Tenders will cover type one, two and three rotary wing services and type four fixed-wing services, as well as other specialist services. A request for proposals will also be issued this year to supply larger fixed-wing airtanker services, including very large airtankers and type one and 2 multi-engine airtankers, says the NAFC.

The new tenders come as the country prepares for the 2012/13 fire season, which will start in late August in some parts of the northeast and continue through to April in the southwest of the country.
Over the last two years, much of the country, with the exception of Western Australia (WA), has come off lightly—particularly compared to the devastating 2008/9 fire season in which more than 170 people died in the Black Saturday fires in Victoria. But Australia cannot be complacent with bushfires a constant threat in the summer months in vast areas of the country.

NAFC has yet to receive all the activity and mission figures from the states and territory for the 2011/12 fire season, but Alder says the last fire season was very similar to that of 2010/11. During that year, the national fleet of 53 helicopters and fixed-wing aircraft was activated on 550-plus occasions for firefighting and made more than 4,378 drops, delivering over 7.5 million liters of water/retardant.

As in the previous year, the aerial firefighting fleet was also put to use in 2011/12 on flood recovery and storm support missions in parts of Queensland, NSW, Victoria and WA. This shows the versatility of the firefighting fleet and the sharing arrangements, says Alder.

While much of the country suffered more from floods and storms in the 2011/12 fire season, WA once again had a long and busy fire season.

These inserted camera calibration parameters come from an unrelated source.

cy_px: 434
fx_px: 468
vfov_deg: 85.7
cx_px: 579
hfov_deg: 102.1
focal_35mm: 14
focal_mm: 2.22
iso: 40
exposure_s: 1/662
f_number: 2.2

For the first time, an Erickson S64E Aircrane—a more familiar sight in the east of the country—was stationed in Perth for the season. During the WA fire season, which kicks off in November/December and is now running through to April, the aerial firefighting fleet was activated 433 times (compared with 348 times in 2010/11), flying a total of 590 hours, according to the WA State Government. “Firefighters responded to more than 4,250 bushfires during a busy bushfire season and the support of the aerial fleet was vital,” says Troy Buswell, the state’s emergency service minister. As well as the Aircrane, dubbed Marty, the Perth-based fleet included two Sikorsky S61s, four Eurocopter AS350 Squirrels, a helicopter used for intelligence gathering, eight fixed-wing fire bombers and a Scout spotter aircraft. In total, the rotary fleet made 2,555 drops equating to nearly four million liters of water and foam, protecting more than 160 properties during the season, says the WA Government. “The introduction of the Erickson Aircrane, which can release up to 7,500 liters per drop, was a significant boost to the fleet this season and we will now assess its future role which will depend on seasonal forecasts,” says Buswell.

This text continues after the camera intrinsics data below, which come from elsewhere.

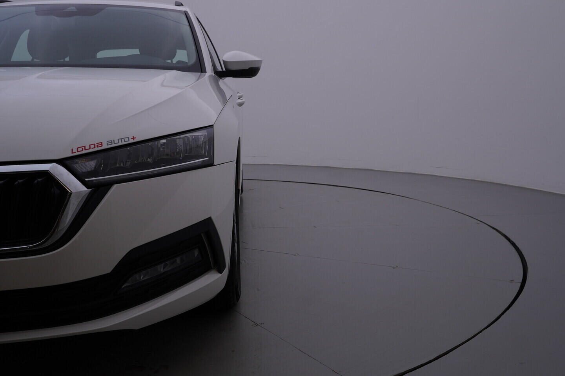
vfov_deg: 36.9
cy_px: 188
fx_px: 565
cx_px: 282
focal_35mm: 36
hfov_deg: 53.1
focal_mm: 24
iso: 125
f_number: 5.6
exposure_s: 1/160
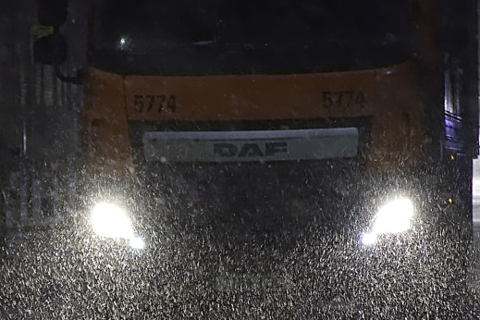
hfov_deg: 4.5
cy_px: 209
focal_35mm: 462
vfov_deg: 3.0
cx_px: 196
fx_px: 6160
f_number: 5.6
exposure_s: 1/100
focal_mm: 100
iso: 800
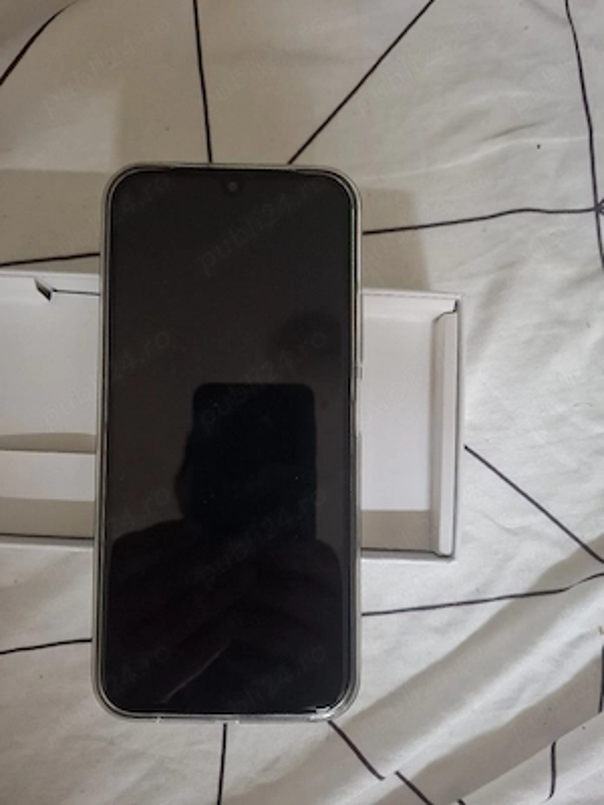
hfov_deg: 58.9
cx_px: 302
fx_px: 535
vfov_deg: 73.9
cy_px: 402
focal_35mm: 23
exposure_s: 1/25
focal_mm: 5.54
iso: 400
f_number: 1.8
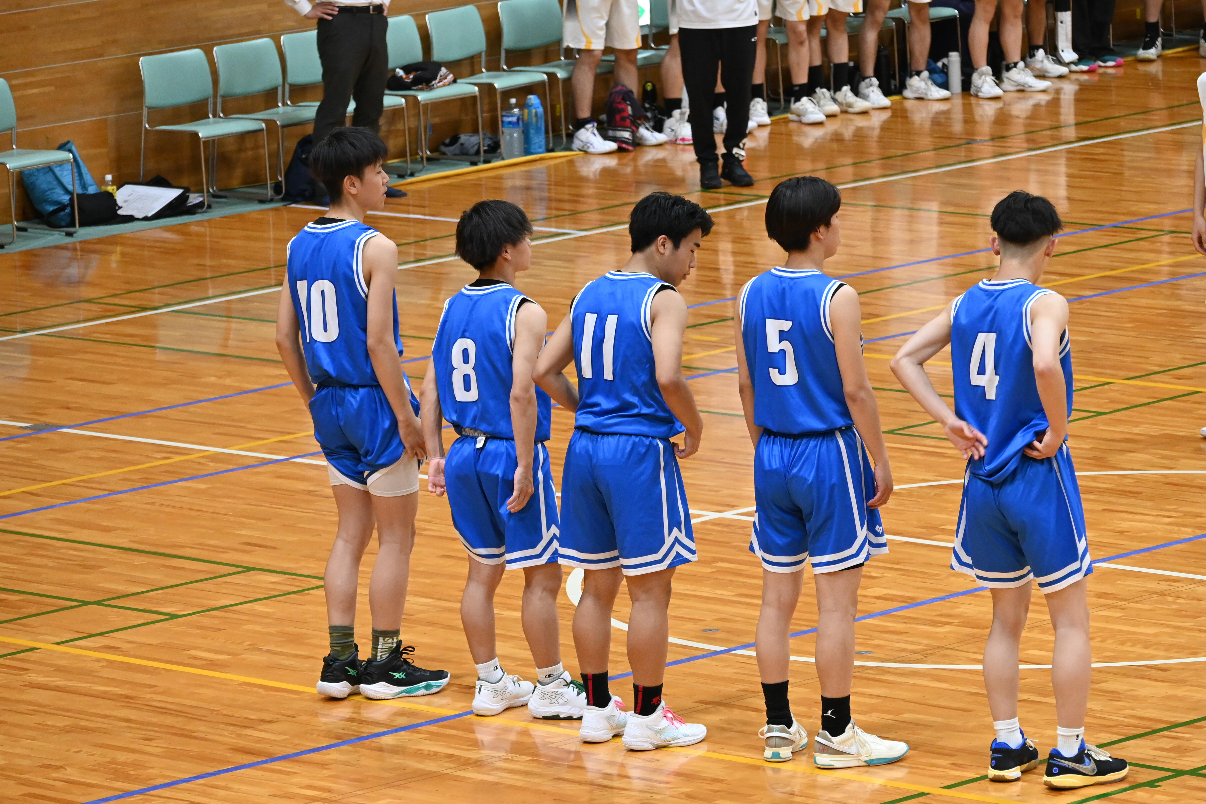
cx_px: 673
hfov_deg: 10.4
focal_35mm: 199
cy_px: 442
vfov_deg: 6.9
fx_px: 6652
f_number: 5.3
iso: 2500
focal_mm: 115
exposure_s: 1/125
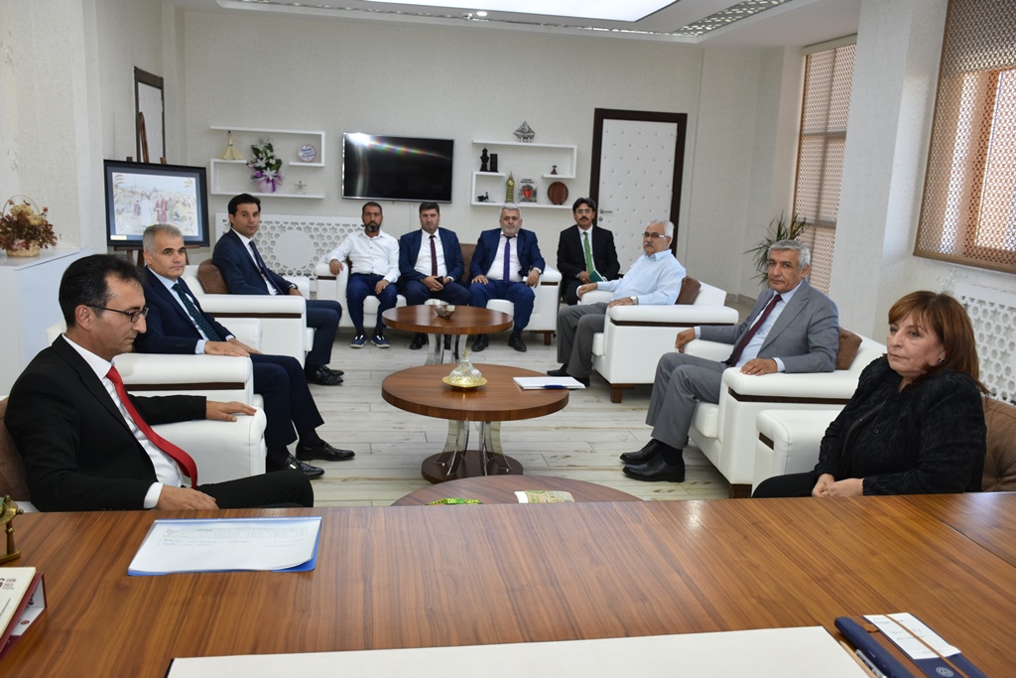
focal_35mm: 30
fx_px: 847
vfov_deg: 43.6
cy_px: 339
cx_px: 508
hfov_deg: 61.9
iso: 360
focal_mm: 20
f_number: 4
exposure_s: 1/60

The national fleet for the coming year will be basically similar to 2011/12, with “maybe some changes at the edges”, says Alder. In addition to a decision yet to be made on the Perth Aircrane, the use of an extra type two helicopter in Tasmania (a Bell 205++ in 2010/11 and a Bell 212 in 2011/12) has not be determined.

It’s a bit early to forecast what the coming fire season will be like, says Alder, as although the climatic picture is no different to recent years, a lot depends on the weather in the spring.

The NAFC and the country’s fire agencies continue to monitor new technology that could aid their annual fight against bushfires, including unmanned aerial systems. A focus of the past 12 months, in particular, has been on firefighting chemicals and retardants. As a result of these studies, Alder says this fire season could see the use of water enhancers or gels that “will add another string to the bow.”

The co-ordinated, national approach to aerial firefighting appears to be working well for Australia, with the Federal Budget in May confirming that the NAFC will have its funding maintained for the next three years from 2013/14.